Information technology use act not implemented
Former Chief Justice ABM Khairul Haque said the law on using information technology in court operations enacted in July last year had not been implemented.
He said the law had been enacted to ensure the virtual presence of both parties in a case during trial, judicial inquiry, submitting petitions, appeal hearing, deposition hearing, argument hearing, and giving order or verdict.
"But it remains to be seen how many courts in the country have been able to ensure virtual proceedings."
The law had been enacted to ensure the virtual presence of both parties in a case during trial, judicial inquiry, submitting petitions, appeal hearing, deposition hearing, argument hearing, and giving order or verdict. But it remains to be seen how many courts in the country have been able to ensure virtual proceedings
The chairman of the law commission also said sections 2 and 4 of the Evidence Act need to be amended to hear depositions and arguments virtually.
"If it is not possible to amend the act, the matter should be mentioned in the information technology use act. The act should say that whatever the Evidence Act says, there shall be no impediment to virtually hearing depositions and arguments. But the new law does not say that," noted the former chief justice.
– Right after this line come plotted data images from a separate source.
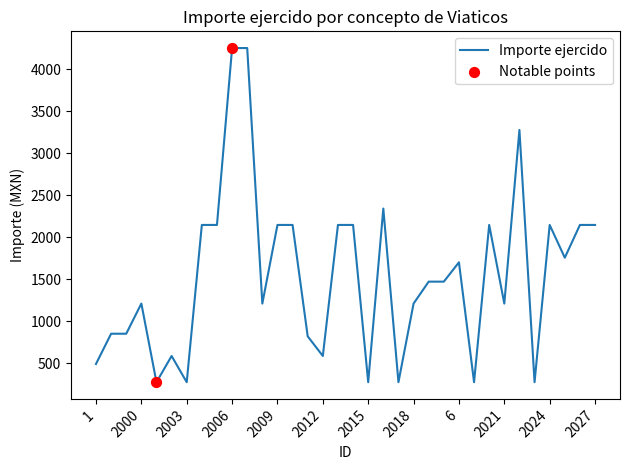

What is the difference between the maximum and minimum values?

3978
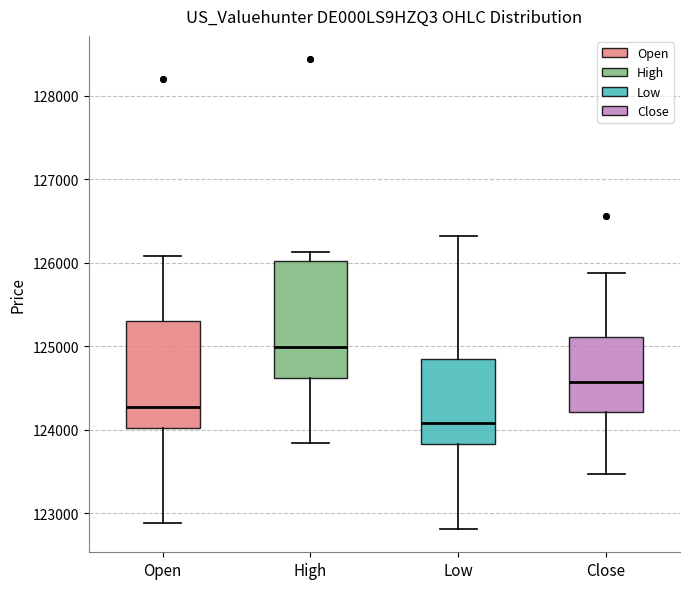

Reading left to right, transcribe this box plot: for each box, give where its median line is, the range the box spans, and where its two whiskers end, as read against the y-axis. The values are not printed on the chart, so give them approximately, as read against the axis.

Open: median 124300, box 124000 to 125300, whiskers 122900 to 126100
High: median 125000, box 124600 to 126000, whiskers 123800 to 126100
Low: median 124100, box 123800 to 124900, whiskers 122800 to 126300
Close: median 124600, box 124200 to 125100, whiskers 123500 to 125900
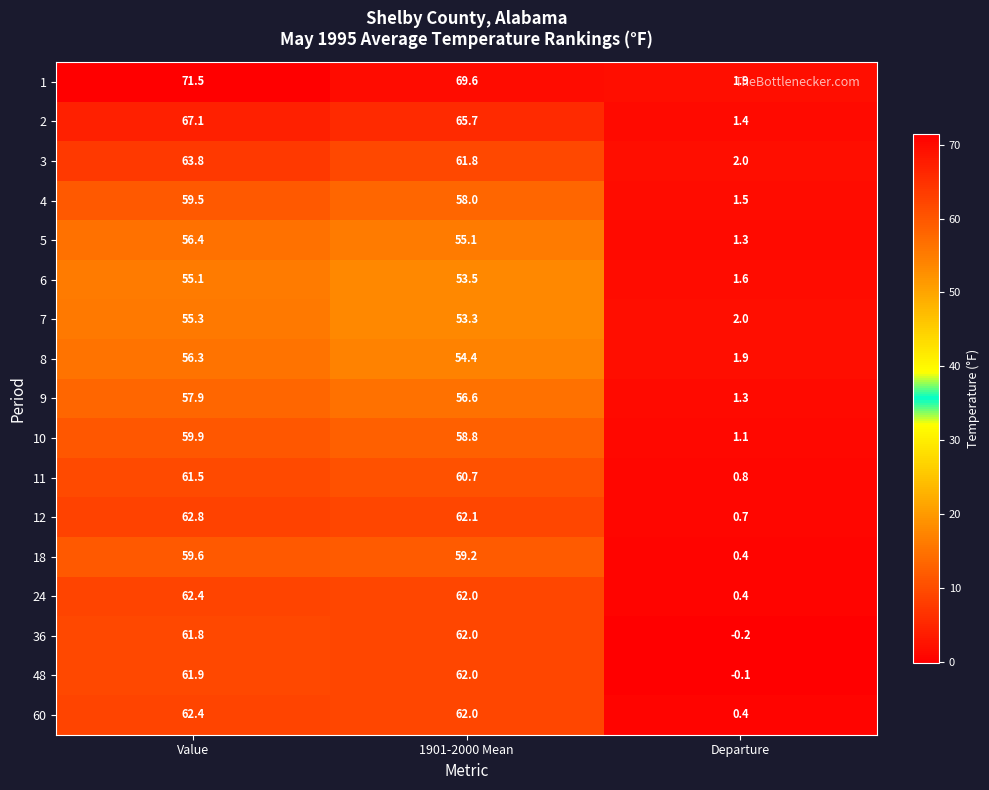

Which label corresponds to the largest value in the chart?

Value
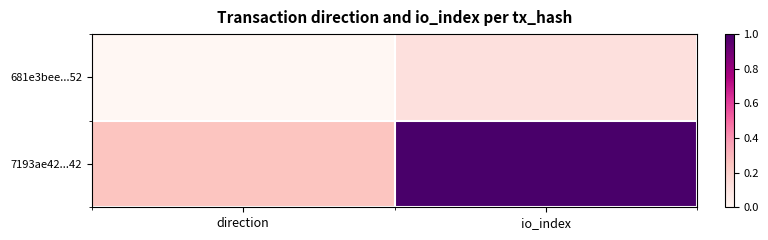

Reading left to right, transcribe all the data shown in this chart.

681e3bee...52: direction=0.0	io_index=0.1
7193ae42...42: direction=0.2	io_index=1.0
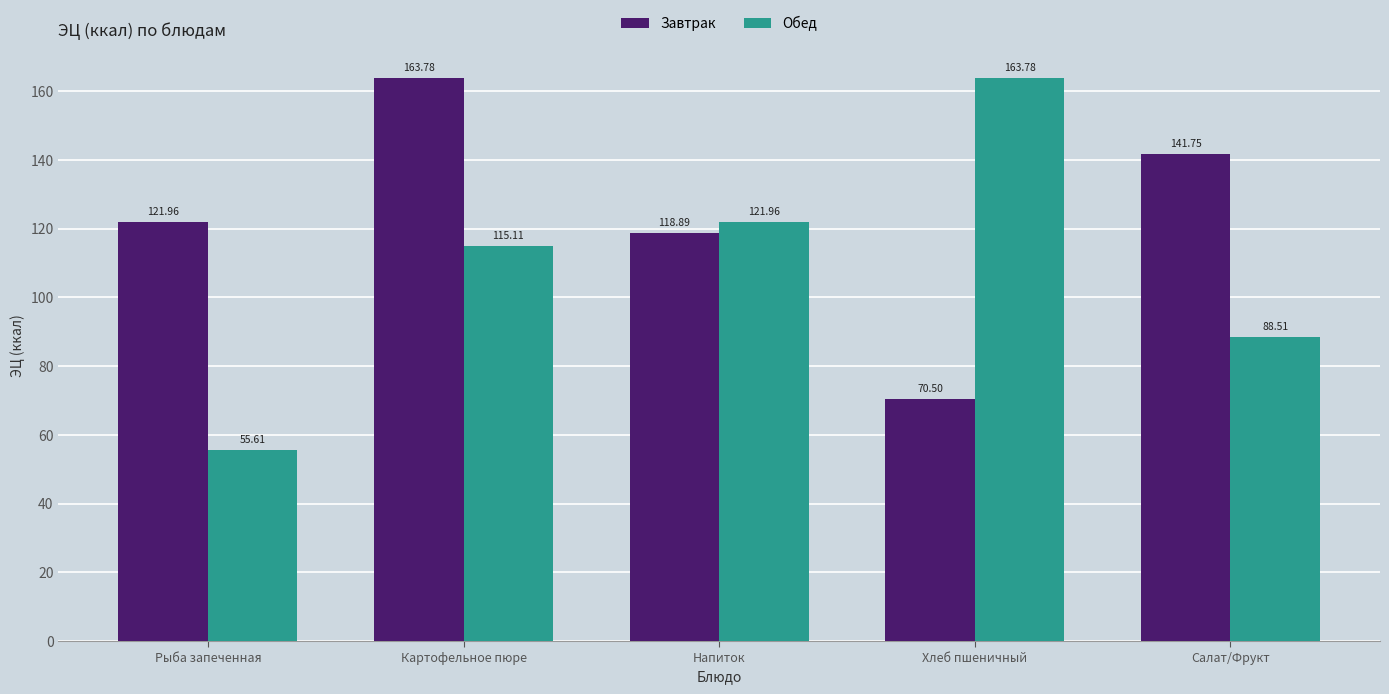

What are all the series names shown in the legend?

Завтрак, Обед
He said the information technology use act has been enacted but it does not seem to have been implemented.
"Although some urgent hearings have been held, I do not know of any case trial that has been held virtually."
The law commission chairman further said it is not enough to make laws and a favourable environment has to be created for their implementations.
He said the law commission had made several recommendations to the government to resolve case backlogs.
"There were various suggestions and guidelines in those recommendations. If those can be implemented, case backlogs will decrease a lot."
Ali Akbar, registrar general (senior district and sessions judge) of the Supreme Court, said various initiatives had been taken to address case backlogs since the beginning of the pandemic.
"Those have been implemented as well. Further initiatives will be taken if needed."